Proposing an Alternative To Renting or Owning a House: Publicly-Owned Housing

Proposing an Alternative To Renting or Owning a House:  Publicly-Owned Housing
“Renting is terrible. Owning is worse. A third option is necessary,” argues a recent article in the Atlantic, “a way to rent without making someone else rich.”

It’s written by Shane Phillips, who’s the Housing Inititiative Project Manager at UCLA’s Lewis Center for Regional Policy Studies:

Largely as a consequence of housing prices, Generation X held less than half as much wealth in 2019 as Baby Boomers of the same age did two decades earlier, and Millennials are on course to hold even less. Something has gone catastrophically wrong, and the problem won’t be solved by doubling down on homeownership; we’ve seen where that leads. But our current model of renting — a lifetime of uncertainty only to make someone else rich — won’t do the job either. We need something new, an innovation on par with the government’s development of 30-year mortgages nearly a century ago. We need a housing option that combines the accessibility, flexibility, and limited risk of renting with some of the stability and wealth-generating potential of homeownership.

His suggested solutiion? A public-ownership rental option:

The foundation of the program would be quite simple: public ownership of housing, acquired or built with government loans — though run by local for-profit or nonprofit property managers — and rented at market prices. No saving for a down payment (or being given one by family) and no qualifying for a mortgage. The only requirements for participation in the public-ownership option would be (1) move in, and (2) pay rent.
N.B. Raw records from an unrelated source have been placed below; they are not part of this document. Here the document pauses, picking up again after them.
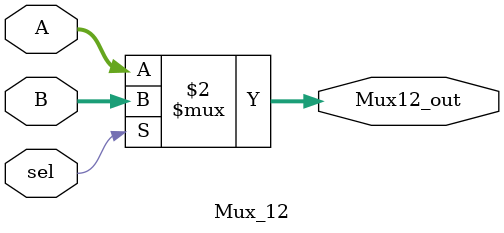
<source format=v>
`timescale 1ns / 1ps


module Mux_12(
	input wire 			sel,
	input wire [31:0]	A, B,
    output wire [31:0]	Mux12_out	
	);
	
	assign	Mux12_out	=	sel == 1'b0 ? A : B;

endmodule

</source>
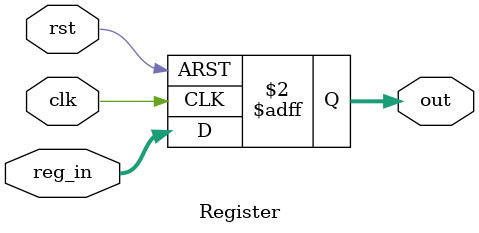
<source format=v>
module Register(clk, rst, reg_in, out);
    input clk, rst;
    input [31:0] reg_in;
    output reg [31:0] out;

    always @(posedge clk ,posedge rst) begin
        if (rst)
            out = 32'd0;
        else 
            out = reg_in;
    end

endmodule
</source>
As the loans were paid down, the equity would accrue to the tenants, minus the cost of operating and maintaining the building, administrative costs, and so on. Unlike rent-to-own programs, however, this option would never require that the tenant take out a mortgage. A renter would never truly “own” her unit. But she would claim a stake in the public portfolio of properties and be able to draw on that asset, perhaps in the form of monthly payments after a few years of renting, or larger dividends later in life, much like Social Security. The benefit could be transferred to any publicly owned apartment, allowing tenants to build wealth without being locked in place. After 35 or 40 years, a tenant might no longer owe any rent at all…

Renting in a public-ownership building would be an option for the large number of middle-income individuals who lack the resources or the immediate desire to become homeowners.